Below example shows that day and time when that happened in Helsinki. Actually there is no such time as 03:00:00 because it jumps from 02:59:59 to 04:00:00, That is why it cannot be created by DST automatic that Europe/Helsinki time_zone region name imply. It does not recognize the time! So it raises ORA-01878.
select timestamp '2016-03-27 03:00:00 Europe/Helsinki' from dual ; SQL Error: ORA-01878: specified field not found in datetime or interval 01878. 00000 - "specified field not found in datetime or interval" *Cause: The specified field was not found in the datetime or interval. *Action: Make sure that the specified field is in the datetime or interval.
Why the hell such values are in my database?
Reason is simple, timestamp does not contain time zone information. That leads to the fact that it cannot govern inserted values comply DST rules.
In other words it is possible to insert timestamp values that could ever never be handled by DST automatic particularly when it's boundary case like previous example is.

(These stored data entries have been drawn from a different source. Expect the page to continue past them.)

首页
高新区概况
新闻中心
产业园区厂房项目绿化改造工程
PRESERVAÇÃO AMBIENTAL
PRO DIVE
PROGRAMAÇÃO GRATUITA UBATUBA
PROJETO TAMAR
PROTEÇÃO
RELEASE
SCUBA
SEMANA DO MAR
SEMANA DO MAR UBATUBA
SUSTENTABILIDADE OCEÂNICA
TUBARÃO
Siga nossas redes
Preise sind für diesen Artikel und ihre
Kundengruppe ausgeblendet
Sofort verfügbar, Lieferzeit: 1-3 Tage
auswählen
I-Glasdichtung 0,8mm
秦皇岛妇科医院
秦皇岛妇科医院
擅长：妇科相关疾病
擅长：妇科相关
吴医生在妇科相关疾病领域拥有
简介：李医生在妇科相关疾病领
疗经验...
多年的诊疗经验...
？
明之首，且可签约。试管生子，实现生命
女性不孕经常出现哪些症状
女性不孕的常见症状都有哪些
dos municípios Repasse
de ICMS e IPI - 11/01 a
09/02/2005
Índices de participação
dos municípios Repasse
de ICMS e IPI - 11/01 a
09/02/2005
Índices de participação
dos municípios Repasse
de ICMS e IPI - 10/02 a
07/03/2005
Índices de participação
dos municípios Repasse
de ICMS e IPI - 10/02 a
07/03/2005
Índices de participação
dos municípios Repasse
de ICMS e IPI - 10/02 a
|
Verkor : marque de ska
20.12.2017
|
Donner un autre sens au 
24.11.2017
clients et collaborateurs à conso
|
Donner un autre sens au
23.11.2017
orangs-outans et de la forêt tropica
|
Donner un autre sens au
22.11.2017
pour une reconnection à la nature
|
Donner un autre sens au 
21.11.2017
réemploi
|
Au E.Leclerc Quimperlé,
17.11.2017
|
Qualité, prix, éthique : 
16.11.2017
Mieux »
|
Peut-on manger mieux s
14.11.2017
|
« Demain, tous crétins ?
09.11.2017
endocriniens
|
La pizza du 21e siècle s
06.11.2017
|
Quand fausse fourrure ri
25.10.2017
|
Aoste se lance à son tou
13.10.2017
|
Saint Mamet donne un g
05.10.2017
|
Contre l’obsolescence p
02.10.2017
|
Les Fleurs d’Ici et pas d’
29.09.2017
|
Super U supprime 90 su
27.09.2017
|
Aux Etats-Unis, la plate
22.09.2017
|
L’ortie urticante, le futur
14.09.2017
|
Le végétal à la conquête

Oracle just cannot do that
So what happens if it would have been timestamp with time zone column and inserting such boundary case time.
Well lets see.
create table tz( tstz timestamp with time zone ) ; insert into tz values (timestamp '2016-03-27 03:00:00') ; drop table tz purge ; Table TZ created. Error starting at line : 25 in command - insert into tz values (timestamp '2016-03-27 03:00:00') Error report - SQL Error: ORA-01878: specified field not found in datetime or interval 01878. 00000 - "specified field not found in datetime or interval" *Cause: The specified field was not found in the datetime or interval. *Action: Make sure that the specified field is in the datetime or interval. Table TZ dropped.
It does not allow such nonsense in there!
You get ORA-01878 because your database contains values that should not be there.
Or they should never be converted by DST automatic.
Automatic DST is activated when you set time_zone with region name for example "Asia/Baku".
If you need to convert timestamp or dates between summer and winter or something else then just use simple adding or subtracting for example interval '1' hour. That way it will never raise ORA-01878.
Problem is the data. You probably do not know which time it is (summer, winter, etc) and which direction to change it.